Textauszug:
# # # #

Tanzgenerator Bonn startet
Neue Kraftzentrale für Tanz in der Brotfabrik
Die vorige Woche war so bunt wie voller Überraschungen. Zuerst erhielt ich eine Einladung nach Bad Ems, nicht per Depesche, sondern E-Mail, zu einem Ball der anderen Art, und das wieder hätte gut gepasst zur Depesche. Denn es war ein Ball, der historische Tänze zum Inhalt hatte, die nicht nur von Profis gezeigt wurden, sondern die Ballbesucher lernten selbst kurze Tanzchoreografien in einem der wunderbaren Foyers des Kurhauses und Casinos, das aus der Zeit stammt, als Wilhelm I. eben jene Depesche während eines Kuraufenthaltes erhielt, die zuerst den Krieg 1870/71 gegen Frankreich nach sich zog und schließlich die Gründung des Deutschen Reichs.

# # # #

Zu erledigende Aufgaben:
1 > Nennen Sie alle Namen von Orten und Staaten, die im Textauszug vorkommen.
2 > Schreiben Sie den Abschnitt des Textauszugs zwischen „Tanzgenerator Bonn startet“ und „des Deutschen Reichs.“, beide eingeschlossen, wörtlich ab.
3 > Welchen Krieg zog die Depesche laut dem Textauszug zuerst nach sich?

# # # #

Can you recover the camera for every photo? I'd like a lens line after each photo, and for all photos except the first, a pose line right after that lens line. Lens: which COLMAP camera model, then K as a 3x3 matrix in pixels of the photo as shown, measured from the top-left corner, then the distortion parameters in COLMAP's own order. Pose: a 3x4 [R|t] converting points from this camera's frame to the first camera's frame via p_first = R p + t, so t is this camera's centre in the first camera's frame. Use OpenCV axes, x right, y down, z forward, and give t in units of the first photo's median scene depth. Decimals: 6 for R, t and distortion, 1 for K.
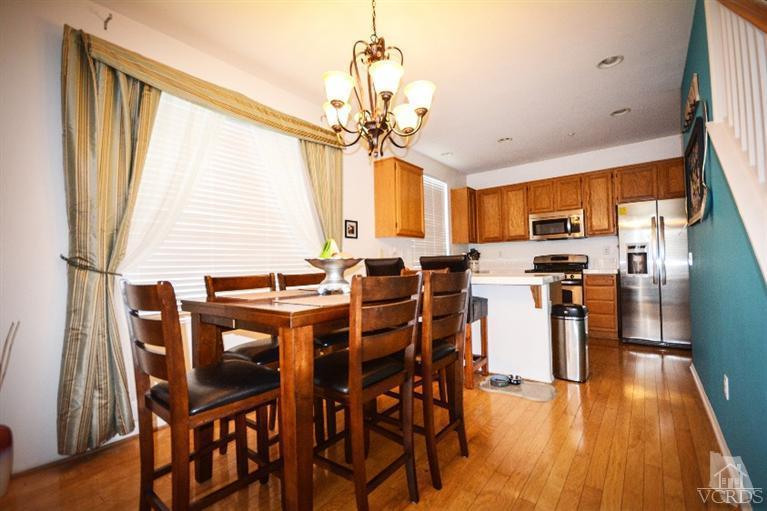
lens RADIAL K [[342.0, 0, 380.1], [0, 342.0, 253.8], [0, 0, 1]] dist [0.000033, 0.000378]
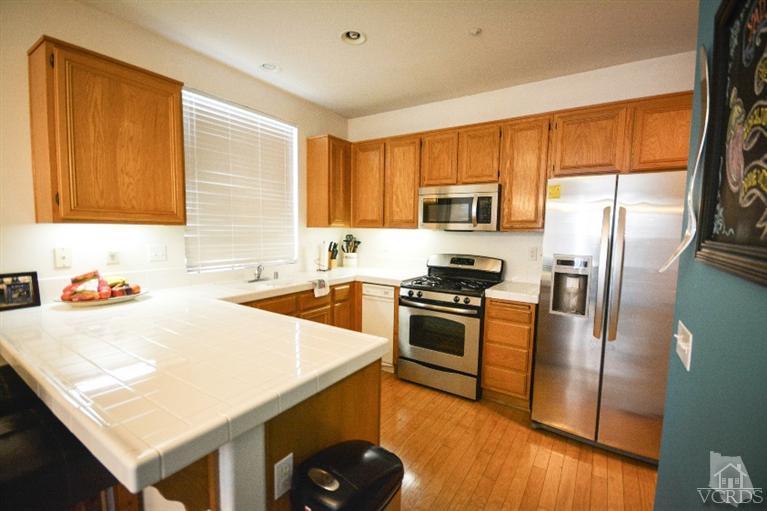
lens RADIAL K [[342.0, 0, 385.5], [0, 342.0, 255.0], [0, 0, 1]] dist [0.000033, 0.000378]
pose [[0.994233, 0.029896, 0.102986, 0.349054], [-0.041468, 0.992828, 0.112126, -0.067343], [-0.098896, -0.115750, 0.988343, 0.433684]]
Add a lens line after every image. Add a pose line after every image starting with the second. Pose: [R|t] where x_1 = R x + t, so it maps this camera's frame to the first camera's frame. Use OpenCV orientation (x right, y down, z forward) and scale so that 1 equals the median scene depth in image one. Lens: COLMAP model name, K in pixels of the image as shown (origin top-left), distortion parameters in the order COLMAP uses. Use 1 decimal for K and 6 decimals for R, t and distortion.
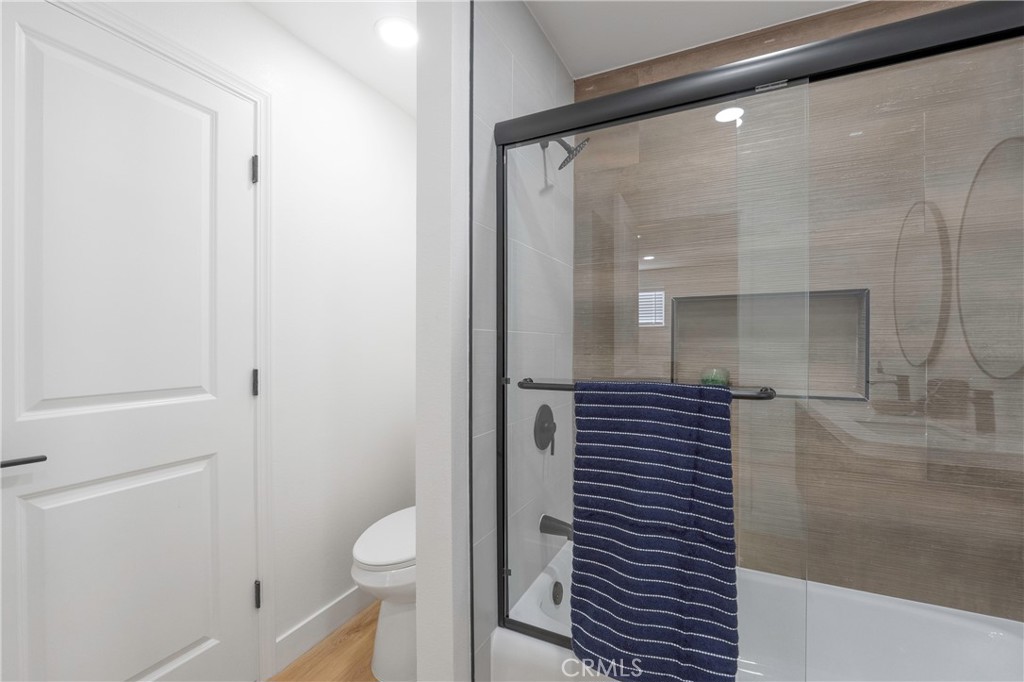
lens RADIAL K [[433.0, 0, 510.6], [0, 433.0, 343.1], [0, 0, 1]] dist [-0.009205, -0.001479]
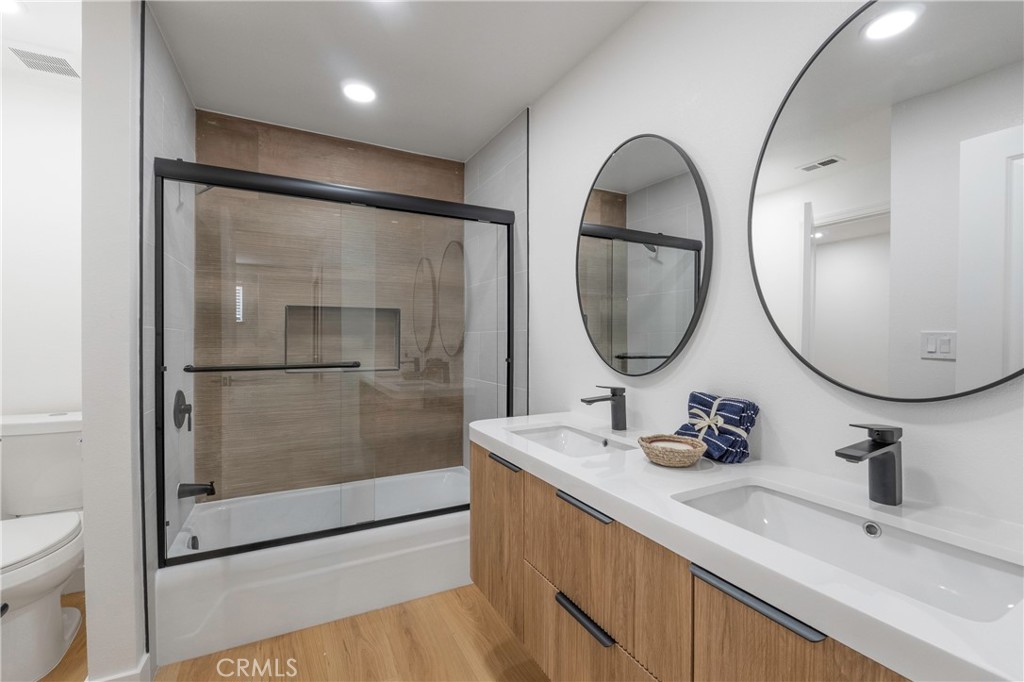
lens RADIAL K [[433.0, 0, 511.8], [0, 433.0, 341.3], [0, 0, 1]] dist [-0.009205, -0.001479]
pose [[0.589255, -0.002305, 0.807944, -0.369170], [-0.002958, 0.999983, 0.005010, 0.000753], [-0.807941, -0.005342, 0.589239, -0.463946]]
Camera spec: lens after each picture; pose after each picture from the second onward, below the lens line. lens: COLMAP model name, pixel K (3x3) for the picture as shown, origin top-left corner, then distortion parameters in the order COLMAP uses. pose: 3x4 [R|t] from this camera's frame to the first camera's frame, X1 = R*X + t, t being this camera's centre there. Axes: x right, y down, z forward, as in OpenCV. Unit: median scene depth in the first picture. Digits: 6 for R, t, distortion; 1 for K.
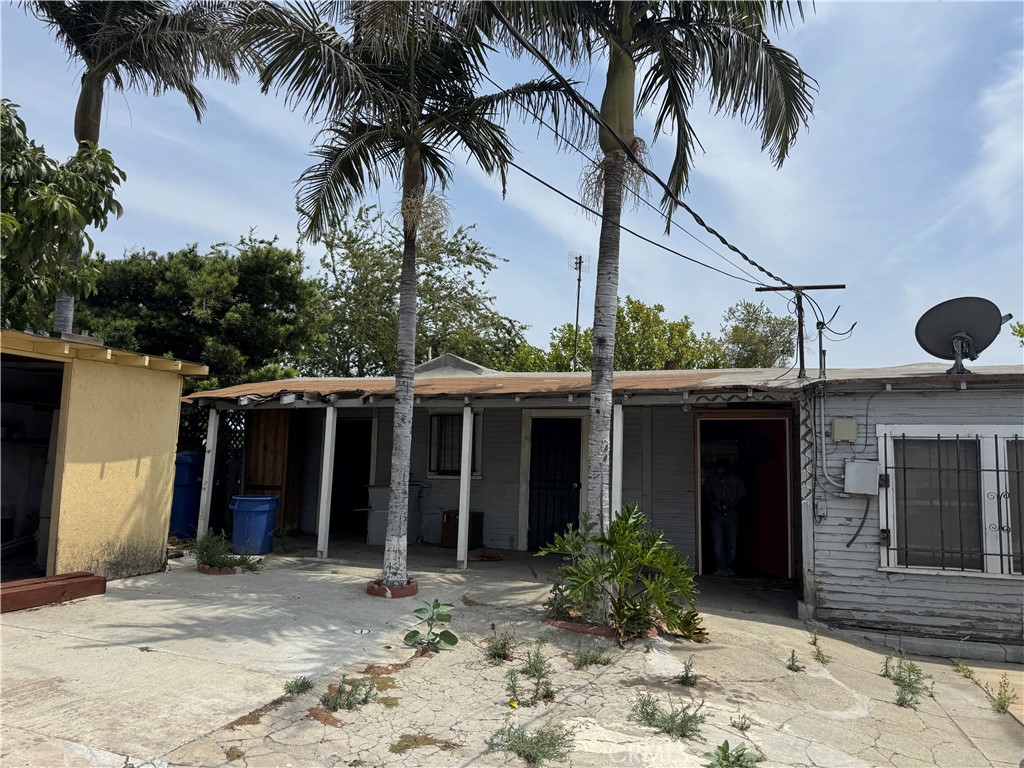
lens RADIAL K [[709.2, 0, 514.8], [0, 709.2, 386.2], [0, 0, 1]] dist [0.030389, -0.005782]
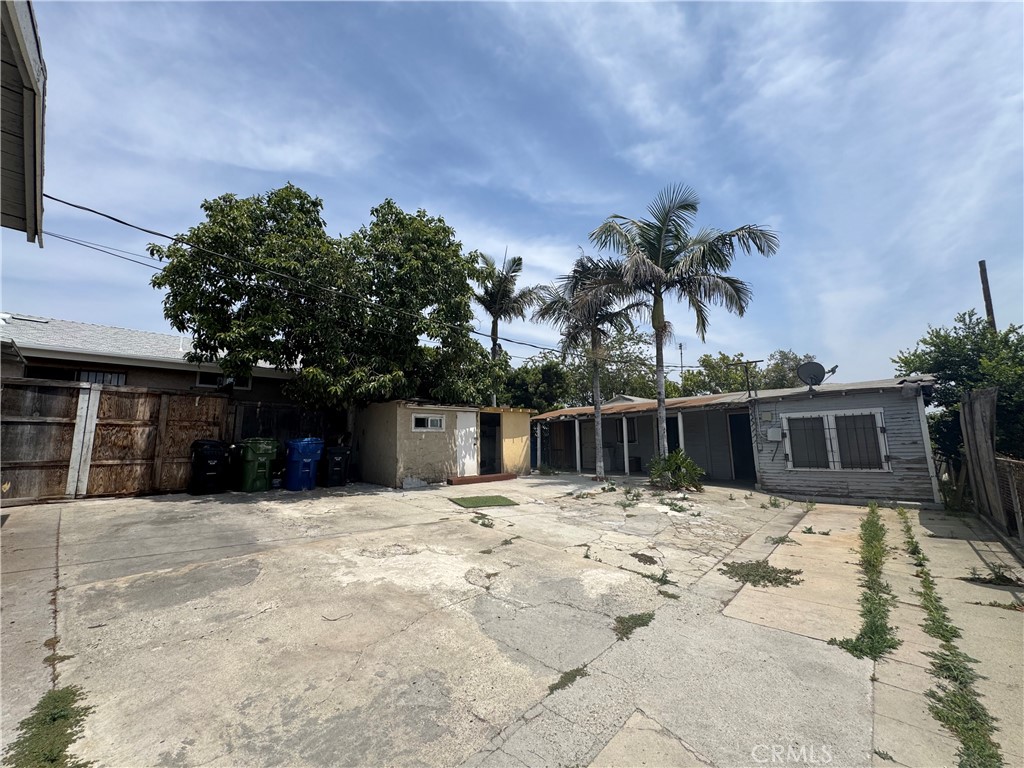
lens RADIAL K [[409.7, 0, 513.9], [0, 409.7, 382.2], [0, 0, 1]] dist [-0.002733, 0.000125]
pose [[0.903958, -0.103807, -0.414829, 0.238582], [0.087359, 0.994458, -0.058488, -0.051489], [0.418602, 0.016632, 0.908018, -0.680223]]
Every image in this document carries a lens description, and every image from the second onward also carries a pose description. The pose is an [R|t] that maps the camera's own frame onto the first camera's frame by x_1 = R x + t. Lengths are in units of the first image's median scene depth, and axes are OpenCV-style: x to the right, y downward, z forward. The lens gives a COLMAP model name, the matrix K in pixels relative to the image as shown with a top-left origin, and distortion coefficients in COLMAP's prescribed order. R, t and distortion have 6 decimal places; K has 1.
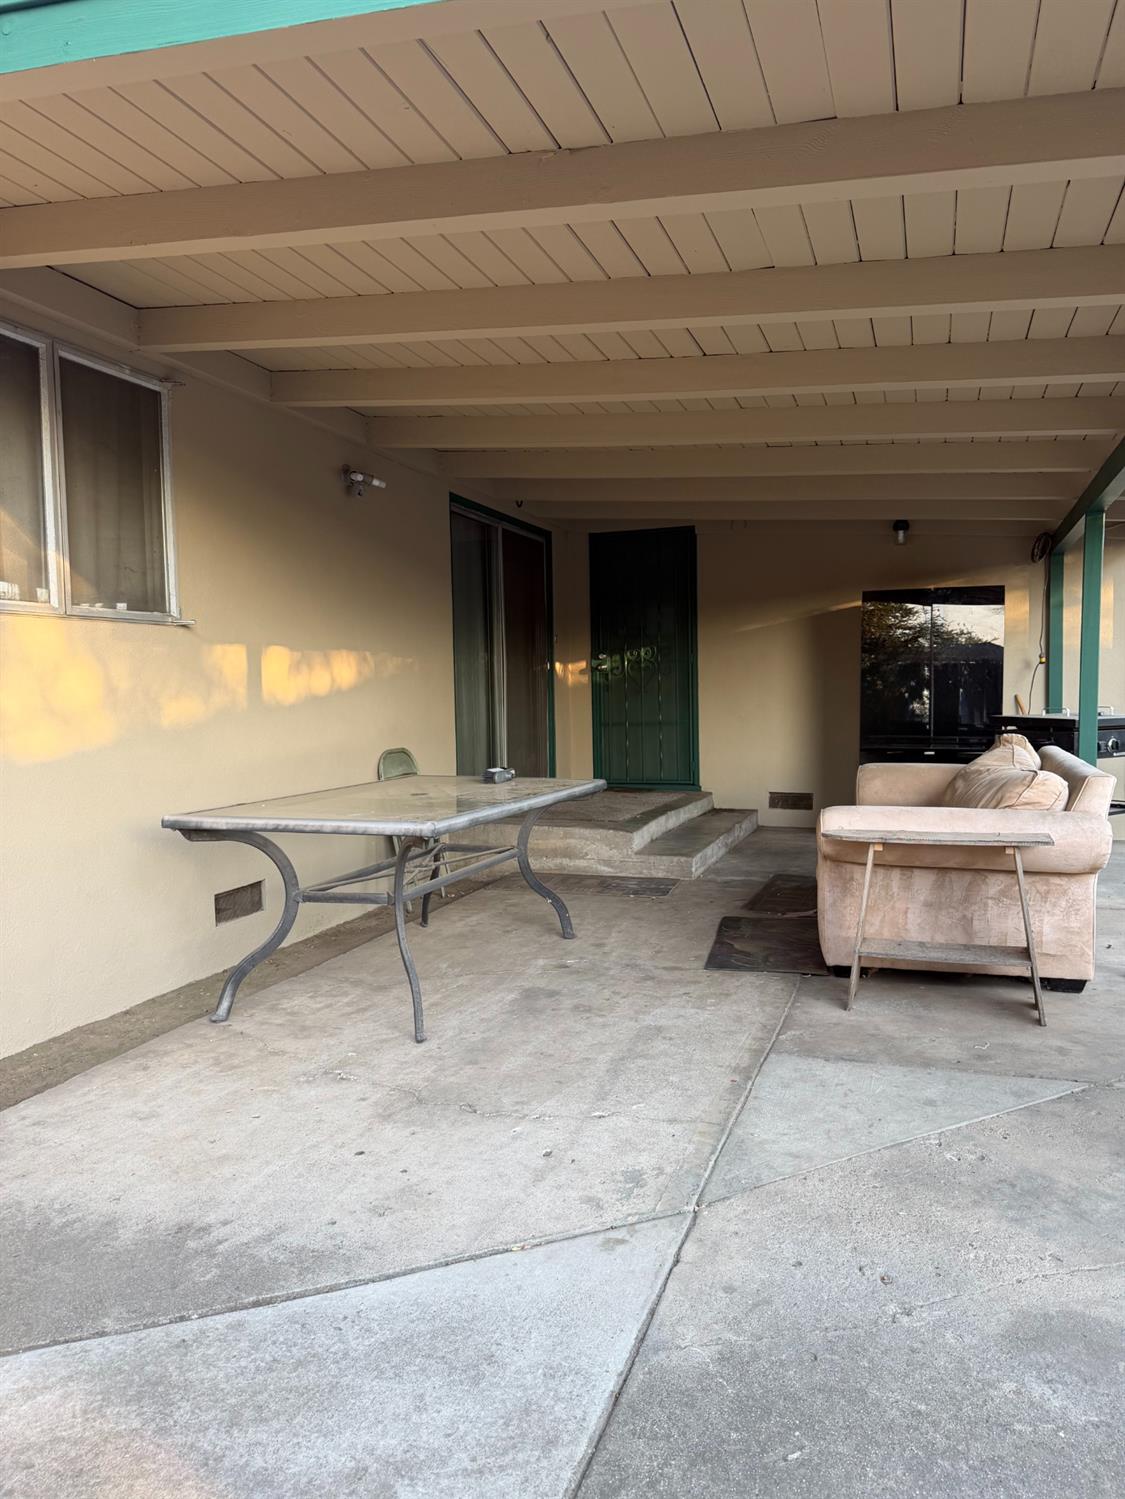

# # # #

Erwartete Ergebnisse:
1 > Bonn, Bad Ems, Frankreich, Deutsches Reich

2 >
Tanzgenerator Bonn startet
Neue Kraftzentrale für Tanz in der Brotfabrik
Die vorige Woche war so bunt wie voller Überraschungen. Zuerst erhielt ich eine Einladung nach Bad Ems, nicht per Depesche, sondern E-Mail, zu einem Ball der anderen Art, und das wieder hätte gut gepasst zur Depesche. Denn es war ein Ball, der historische Tänze zum Inhalt hatte, die nicht nur von Profis gezeigt wurden, sondern die Ballbesucher lernten selbst kurze Tanzchoreografien in einem der wunderbaren Foyers des Kurhauses und Casinos, das aus der Zeit stammt, als Wilhelm I. eben jene Depesche während eines Kuraufenthaltes erhielt, die zuerst den Krieg 1870/71 gegen Frankreich nach sich zog und schließlich die Gründung des Deutschen Reichs.

3 > Die Depesche zog zuerst den Krieg 1870/71 gegen Frankreich nach sich.